Stakeholder perspective:

Sustainability issues that are defined as material by key external stakeholders – such as customers, investors, suppliers, politics and NGOs – and internal stakeholders (stakeholder relevance).

Green Companies

Renewable energy projects are not zero emission

Net Zero cannot be achieved through ‘greening’ the entire energy system at its current output nor by offsetting emissions at their current rate of increase. Absolute emissions must be reduced.
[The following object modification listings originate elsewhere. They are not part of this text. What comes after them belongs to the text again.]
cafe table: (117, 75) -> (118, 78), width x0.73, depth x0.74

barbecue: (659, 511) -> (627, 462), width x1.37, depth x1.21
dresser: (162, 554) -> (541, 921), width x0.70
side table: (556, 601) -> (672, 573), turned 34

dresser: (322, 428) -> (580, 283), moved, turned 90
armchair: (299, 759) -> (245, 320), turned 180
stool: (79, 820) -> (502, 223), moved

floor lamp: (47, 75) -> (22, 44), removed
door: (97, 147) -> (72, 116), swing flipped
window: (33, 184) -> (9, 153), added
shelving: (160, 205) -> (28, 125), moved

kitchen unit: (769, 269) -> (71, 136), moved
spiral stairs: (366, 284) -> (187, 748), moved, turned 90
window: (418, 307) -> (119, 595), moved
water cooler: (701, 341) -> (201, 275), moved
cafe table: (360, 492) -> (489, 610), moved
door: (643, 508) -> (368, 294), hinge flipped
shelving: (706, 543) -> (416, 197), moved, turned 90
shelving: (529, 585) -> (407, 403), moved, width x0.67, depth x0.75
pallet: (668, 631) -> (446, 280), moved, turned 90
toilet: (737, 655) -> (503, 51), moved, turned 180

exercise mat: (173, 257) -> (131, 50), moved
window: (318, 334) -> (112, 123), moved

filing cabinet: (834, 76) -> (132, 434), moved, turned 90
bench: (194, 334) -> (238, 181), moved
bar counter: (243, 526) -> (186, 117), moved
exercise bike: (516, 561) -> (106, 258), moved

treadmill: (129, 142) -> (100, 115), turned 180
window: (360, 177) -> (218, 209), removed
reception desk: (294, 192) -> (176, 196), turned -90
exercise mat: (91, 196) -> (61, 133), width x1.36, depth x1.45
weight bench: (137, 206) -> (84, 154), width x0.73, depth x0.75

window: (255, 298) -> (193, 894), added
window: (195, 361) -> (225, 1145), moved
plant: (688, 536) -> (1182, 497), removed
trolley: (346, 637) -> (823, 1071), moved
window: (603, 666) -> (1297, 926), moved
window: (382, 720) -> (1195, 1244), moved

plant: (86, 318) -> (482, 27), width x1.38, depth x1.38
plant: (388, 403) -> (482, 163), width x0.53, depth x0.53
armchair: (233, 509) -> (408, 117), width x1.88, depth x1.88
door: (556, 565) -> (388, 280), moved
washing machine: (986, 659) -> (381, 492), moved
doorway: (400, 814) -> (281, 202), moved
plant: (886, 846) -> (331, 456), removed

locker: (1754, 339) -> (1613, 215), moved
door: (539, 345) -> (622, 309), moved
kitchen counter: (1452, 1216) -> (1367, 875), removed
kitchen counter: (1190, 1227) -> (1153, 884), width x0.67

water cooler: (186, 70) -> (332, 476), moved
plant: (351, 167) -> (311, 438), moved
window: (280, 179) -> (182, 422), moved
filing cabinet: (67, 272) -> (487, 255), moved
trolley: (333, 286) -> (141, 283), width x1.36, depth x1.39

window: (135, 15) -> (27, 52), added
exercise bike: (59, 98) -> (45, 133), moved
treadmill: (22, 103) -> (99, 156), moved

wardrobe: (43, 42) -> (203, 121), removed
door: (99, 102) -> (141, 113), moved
We need to do three things to bring about transformative changes; think in terms of systems, highlight expertise and build trust.

Thinking in systems was largely the responsibility of government or public policy experts. Though now with the entire world in a flux, decision making in business around the simplest of things has become a complex task. Systems thinking helps break things down and at the same time helps look at the many interconnected parts.

At the same time, people are also looking for magical solutions and quick fixes that will solve everything. But, magical solutions mostly only exist on fairy tales. To get better we go to doctors. To fix a car we go to a car mechanic. For help with on a tricky piece of code we go to someone who knows the software. Belief in expertise and trusted advice helps in solving problems, making changes and finding solutions.

Why is this important? Because for anyone to be truly sustainable—a multifaceted, multidimensional, scientific approach is needed and most importantly, we need to trust the experts and the scientists to solve problems.